-- Available records follows --

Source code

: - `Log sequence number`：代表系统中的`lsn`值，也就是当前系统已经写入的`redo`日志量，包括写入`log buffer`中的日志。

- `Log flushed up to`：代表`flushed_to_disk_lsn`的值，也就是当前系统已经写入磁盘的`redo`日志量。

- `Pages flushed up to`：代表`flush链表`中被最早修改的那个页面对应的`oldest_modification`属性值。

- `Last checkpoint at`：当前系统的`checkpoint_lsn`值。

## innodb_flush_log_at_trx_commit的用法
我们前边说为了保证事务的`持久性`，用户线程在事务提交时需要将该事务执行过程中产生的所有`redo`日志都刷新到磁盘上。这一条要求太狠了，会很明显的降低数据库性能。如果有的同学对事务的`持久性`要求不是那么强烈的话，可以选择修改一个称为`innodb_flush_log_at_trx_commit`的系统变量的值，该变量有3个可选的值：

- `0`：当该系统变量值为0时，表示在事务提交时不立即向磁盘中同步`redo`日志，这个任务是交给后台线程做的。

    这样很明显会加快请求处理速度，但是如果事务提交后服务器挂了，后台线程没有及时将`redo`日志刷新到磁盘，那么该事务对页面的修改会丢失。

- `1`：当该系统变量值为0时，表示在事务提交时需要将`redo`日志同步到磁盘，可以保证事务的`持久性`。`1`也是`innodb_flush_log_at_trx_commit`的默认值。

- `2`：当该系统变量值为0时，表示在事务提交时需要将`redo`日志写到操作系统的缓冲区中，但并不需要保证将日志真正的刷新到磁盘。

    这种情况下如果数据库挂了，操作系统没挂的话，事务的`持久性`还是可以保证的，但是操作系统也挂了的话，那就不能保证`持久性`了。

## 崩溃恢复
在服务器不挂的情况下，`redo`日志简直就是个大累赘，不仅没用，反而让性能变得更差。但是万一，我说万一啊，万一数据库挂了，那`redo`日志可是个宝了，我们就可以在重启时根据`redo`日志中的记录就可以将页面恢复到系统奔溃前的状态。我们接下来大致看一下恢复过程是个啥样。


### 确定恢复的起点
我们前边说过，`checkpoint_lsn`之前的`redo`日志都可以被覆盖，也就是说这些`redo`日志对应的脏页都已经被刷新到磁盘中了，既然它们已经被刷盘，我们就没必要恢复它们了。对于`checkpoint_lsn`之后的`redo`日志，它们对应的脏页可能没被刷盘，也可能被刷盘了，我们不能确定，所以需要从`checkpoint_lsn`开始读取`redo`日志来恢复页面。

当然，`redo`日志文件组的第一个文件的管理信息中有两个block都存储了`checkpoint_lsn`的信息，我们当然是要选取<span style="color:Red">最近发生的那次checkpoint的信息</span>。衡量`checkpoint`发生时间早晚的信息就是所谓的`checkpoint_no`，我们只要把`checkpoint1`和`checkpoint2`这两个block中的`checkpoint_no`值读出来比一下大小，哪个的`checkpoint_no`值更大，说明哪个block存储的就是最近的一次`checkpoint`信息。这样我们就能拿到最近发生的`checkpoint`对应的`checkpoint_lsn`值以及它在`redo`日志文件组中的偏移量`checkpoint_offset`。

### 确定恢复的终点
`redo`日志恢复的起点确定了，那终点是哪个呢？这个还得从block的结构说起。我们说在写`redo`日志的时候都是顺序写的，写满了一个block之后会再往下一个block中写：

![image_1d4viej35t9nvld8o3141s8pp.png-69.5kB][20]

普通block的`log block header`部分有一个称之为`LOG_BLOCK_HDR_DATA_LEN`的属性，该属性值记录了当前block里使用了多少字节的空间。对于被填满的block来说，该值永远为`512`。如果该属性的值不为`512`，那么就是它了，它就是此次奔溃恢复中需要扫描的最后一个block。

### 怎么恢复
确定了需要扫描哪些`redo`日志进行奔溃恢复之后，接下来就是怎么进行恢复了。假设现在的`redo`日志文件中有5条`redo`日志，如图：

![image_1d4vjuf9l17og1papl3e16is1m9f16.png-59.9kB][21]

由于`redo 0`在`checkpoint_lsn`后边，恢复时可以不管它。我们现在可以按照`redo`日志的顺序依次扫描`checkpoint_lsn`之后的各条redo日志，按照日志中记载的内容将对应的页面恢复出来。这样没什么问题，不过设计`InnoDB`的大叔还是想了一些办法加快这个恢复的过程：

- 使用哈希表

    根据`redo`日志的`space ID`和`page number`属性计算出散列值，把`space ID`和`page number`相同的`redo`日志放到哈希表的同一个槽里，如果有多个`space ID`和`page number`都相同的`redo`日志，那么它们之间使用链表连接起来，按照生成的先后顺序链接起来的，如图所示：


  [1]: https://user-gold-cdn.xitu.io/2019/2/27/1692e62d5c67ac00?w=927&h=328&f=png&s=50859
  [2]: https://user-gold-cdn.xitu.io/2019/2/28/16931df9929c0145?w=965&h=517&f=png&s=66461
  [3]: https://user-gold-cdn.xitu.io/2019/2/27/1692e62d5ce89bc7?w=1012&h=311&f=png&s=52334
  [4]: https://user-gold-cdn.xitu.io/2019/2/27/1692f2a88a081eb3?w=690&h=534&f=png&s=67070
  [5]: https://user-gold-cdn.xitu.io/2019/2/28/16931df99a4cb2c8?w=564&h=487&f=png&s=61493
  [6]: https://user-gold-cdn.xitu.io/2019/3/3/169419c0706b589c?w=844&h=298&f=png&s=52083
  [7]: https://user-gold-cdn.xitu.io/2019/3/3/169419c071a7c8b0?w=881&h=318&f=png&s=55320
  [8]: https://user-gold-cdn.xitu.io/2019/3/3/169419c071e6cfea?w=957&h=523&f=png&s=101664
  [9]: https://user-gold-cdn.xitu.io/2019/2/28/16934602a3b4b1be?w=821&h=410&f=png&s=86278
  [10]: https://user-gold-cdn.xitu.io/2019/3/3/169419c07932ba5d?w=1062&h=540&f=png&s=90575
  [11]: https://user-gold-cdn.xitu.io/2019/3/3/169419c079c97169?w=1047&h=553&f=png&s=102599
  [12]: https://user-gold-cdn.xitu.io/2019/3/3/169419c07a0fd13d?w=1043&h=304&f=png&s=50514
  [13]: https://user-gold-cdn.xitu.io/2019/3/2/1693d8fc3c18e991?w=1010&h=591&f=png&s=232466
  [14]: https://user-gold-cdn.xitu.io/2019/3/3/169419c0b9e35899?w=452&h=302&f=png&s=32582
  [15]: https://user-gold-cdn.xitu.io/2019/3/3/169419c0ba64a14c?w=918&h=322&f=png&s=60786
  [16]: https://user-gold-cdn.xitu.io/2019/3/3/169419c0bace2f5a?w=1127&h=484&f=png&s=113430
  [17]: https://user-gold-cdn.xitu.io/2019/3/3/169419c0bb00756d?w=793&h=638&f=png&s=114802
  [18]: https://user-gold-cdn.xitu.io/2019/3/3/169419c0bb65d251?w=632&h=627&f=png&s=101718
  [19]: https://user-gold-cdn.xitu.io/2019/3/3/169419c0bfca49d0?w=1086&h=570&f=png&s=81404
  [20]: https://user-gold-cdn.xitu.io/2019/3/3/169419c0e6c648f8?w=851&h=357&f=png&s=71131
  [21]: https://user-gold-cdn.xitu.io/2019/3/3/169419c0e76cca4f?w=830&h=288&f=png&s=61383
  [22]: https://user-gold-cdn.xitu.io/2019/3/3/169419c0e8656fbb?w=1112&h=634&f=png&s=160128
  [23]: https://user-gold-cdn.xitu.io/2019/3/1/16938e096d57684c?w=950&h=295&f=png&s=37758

-- Available records concluded --

• **Exercise instructions**:
Write each record out again exactly.

• **Response**:
Source code

: - `Log sequence number`：代表系统中的`lsn`值，也就是当前系统已经写入的`redo`日志量，包括写入`log buffer`中的日志。

- `Log flushed up to`：代表`flushed_to_disk_lsn`的值，也就是当前系统已经写入磁盘的`redo`日志量。

- `Pages flushed up to`：代表`flush链表`中被最早修改的那个页面对应的`oldest_modification`属性值。

- `Last checkpoint at`：当前系统的`checkpoint_lsn`值。

## innodb_flush_log_at_trx_commit的用法
我们前边说为了保证事务的`持久性`，用户线程在事务提交时需要将该事务执行过程中产生的所有`redo`日志都刷新到磁盘上。这一条要求太狠了，会很明显的降低数据库性能。如果有的同学对事务的`持久性`要求不是那么强烈的话，可以选择修改一个称为`innodb_flush_log_at_trx_commit`的系统变量的值，该变量有3个可选的值：

- `0`：当该系统变量值为0时，表示在事务提交时不立即向磁盘中同步`redo`日志，这个任务是交给后台线程做的。

    这样很明显会加快请求处理速度，但是如果事务提交后服务器挂了，后台线程没有及时将`redo`日志刷新到磁盘，那么该事务对页面的修改会丢失。

- `1`：当该系统变量值为0时，表示在事务提交时需要将`redo`日志同步到磁盘，可以保证事务的`持久性`。`1`也是`innodb_flush_log_at_trx_commit`的默认值。

- `2`：当该系统变量值为0时，表示在事务提交时需要将`redo`日志写到操作系统的缓冲区中，但并不需要保证将日志真正的刷新到磁盘。

    这种情况下如果数据库挂了，操作系统没挂的话，事务的`持久性`还是可以保证的，但是操作系统也挂了的话，那就不能保证`持久性`了。

## 崩溃恢复
在服务器不挂的情况下，`redo`日志简直就是个大累赘，不仅没用，反而让性能变得更差。但是万一，我说万一啊，万一数据库挂了，那`redo`日志可是个宝了，我们就可以在重启时根据`redo`日志中的记录就可以将页面恢复到系统奔溃前的状态。我们接下来大致看一下恢复过程是个啥样。


### 确定恢复的起点
我们前边说过，`checkpoint_lsn`之前的`redo`日志都可以被覆盖，也就是说这些`redo`日志对应的脏页都已经被刷新到磁盘中了，既然它们已经被刷盘，我们就没必要恢复它们了。对于`checkpoint_lsn`之后的`redo`日志，它们对应的脏页可能没被刷盘，也可能被刷盘了，我们不能确定，所以需要从`checkpoint_lsn`开始读取`redo`日志来恢复页面。

当然，`redo`日志文件组的第一个文件的管理信息中有两个block都存储了`checkpoint_lsn`的信息，我们当然是要选取<span style="color:Red">最近发生的那次checkpoint的信息</span>。衡量`checkpoint`发生时间早晚的信息就是所谓的`checkpoint_no`，我们只要把`checkpoint1`和`checkpoint2`这两个block中的`checkpoint_no`值读出来比一下大小，哪个的`checkpoint_no`值更大，说明哪个block存储的就是最近的一次`checkpoint`信息。这样我们就能拿到最近发生的`checkpoint`对应的`checkpoint_lsn`值以及它在`redo`日志文件组中的偏移量`checkpoint_offset`。

### 确定恢复的终点
`redo`日志恢复的起点确定了，那终点是哪个呢？这个还得从block的结构说起。我们说在写`redo`日志的时候都是顺序写的，写满了一个block之后会再往下一个block中写：

![image_1d4viej35t9nvld8o3141s8pp.png-69.5kB][20]

普通block的`log block header`部分有一个称之为`LOG_BLOCK_HDR_DATA_LEN`的属性，该属性值记录了当前block里使用了多少字节的空间。对于被填满的block来说，该值永远为`512`。如果该属性的值不为`512`，那么就是它了，它就是此次奔溃恢复中需要扫描的最后一个block。

### 怎么恢复
确定了需要扫描哪些`redo`日志进行奔溃恢复之后，接下来就是怎么进行恢复了。假设现在的`redo`日志文件中有5条`redo`日志，如图：

![image_1d4vjuf9l17og1papl3e16is1m9f16.png-59.9kB][21]

由于`redo 0`在`checkpoint_lsn`后边，恢复时可以不管它。我们现在可以按照`redo`日志的顺序依次扫描`checkpoint_lsn`之后的各条redo日志，按照日志中记载的内容将对应的页面恢复出来。这样没什么问题，不过设计`InnoDB`的大叔还是想了一些办法加快这个恢复的过程：

- 使用哈希表

    根据`redo`日志的`space ID`和`page number`属性计算出散列值，把`space ID`和`page number`相同的`redo`日志放到哈希表的同一个槽里，如果有多个`space ID`和`page number`都相同的`redo`日志，那么它们之间使用链表连接起来，按照生成的先后顺序链接起来的，如图所示：


  [1]: https://user-gold-cdn.xitu.io/2019/2/27/1692e62d5c67ac00?w=927&h=328&f=png&s=50859
  [2]: https://user-gold-cdn.xitu.io/2019/2/28/16931df9929c0145?w=965&h=517&f=png&s=66461
  [3]: https://user-gold-cdn.xitu.io/2019/2/27/1692e62d5ce89bc7?w=1012&h=311&f=png&s=52334
  [4]: https://user-gold-cdn.xitu.io/2019/2/27/1692f2a88a081eb3?w=690&h=534&f=png&s=67070
  [5]: https://user-gold-cdn.xitu.io/2019/2/28/16931df99a4cb2c8?w=564&h=487&f=png&s=61493
  [6]: https://user-gold-cdn.xitu.io/2019/3/3/169419c0706b589c?w=844&h=298&f=png&s=52083
  [7]: https://user-gold-cdn.xitu.io/2019/3/3/169419c071a7c8b0?w=881&h=318&f=png&s=55320
  [8]: https://user-gold-cdn.xitu.io/2019/3/3/169419c071e6cfea?w=957&h=523&f=png&s=101664
  [9]: https://user-gold-cdn.xitu.io/2019/2/28/16934602a3b4b1be?w=821&h=410&f=png&s=86278
  [10]: https://user-gold-cdn.xitu.io/2019/3/3/169419c07932ba5d?w=1062&h=540&f=png&s=90575
  [11]: https://user-gold-cdn.xitu.io/2019/3/3/169419c079c97169?w=1047&h=553&f=png&s=102599
  [12]: https://user-gold-cdn.xitu.io/2019/3/3/169419c07a0fd13d?w=1043&h=304&f=png&s=50514
  [13]: https://user-gold-cdn.xitu.io/2019/3/2/1693d8fc3c18e991?w=1010&h=591&f=png&s=232466
  [14]: https://user-gold-cdn.xitu.io/2019/3/3/169419c0b9e35899?w=452&h=302&f=png&s=32582
  [15]: https://user-gold-cdn.xitu.io/2019/3/3/169419c0ba64a14c?w=918&h=322&f=png&s=60786
  [16]: https://user-gold-cdn.xitu.io/2019/3/3/169419c0bace2f5a?w=1127&h=484&f=png&s=113430
  [17]: https://user-gold-cdn.xitu.io/2019/3/3/169419c0bb00756d?w=793&h=638&f=png&s=114802
  [18]: https://user-gold-cdn.xitu.io/2019/3/3/169419c0bb65d251?w=632&h=627&f=png&s=101718
  [19]: https://user-gold-cdn.xitu.io/2019/3/3/169419c0bfca49d0?w=1086&h=570&f=png&s=81404
  [20]: https://user-gold-cdn.xitu.io/2019/3/3/169419c0e6c648f8?w=851&h=357&f=png&s=71131
  [21]: https://user-gold-cdn.xitu.io/2019/3/3/169419c0e76cca4f?w=830&h=288&f=png&s=61383
  [22]: https://user-gold-cdn.xitu.io/2019/3/3/169419c0e8656fbb?w=1112&h=634&f=png&s=160128
  [23]: https://user-gold-cdn.xitu.io/2019/3/1/16938e096d57684c?w=950&h=295&f=png&s=37758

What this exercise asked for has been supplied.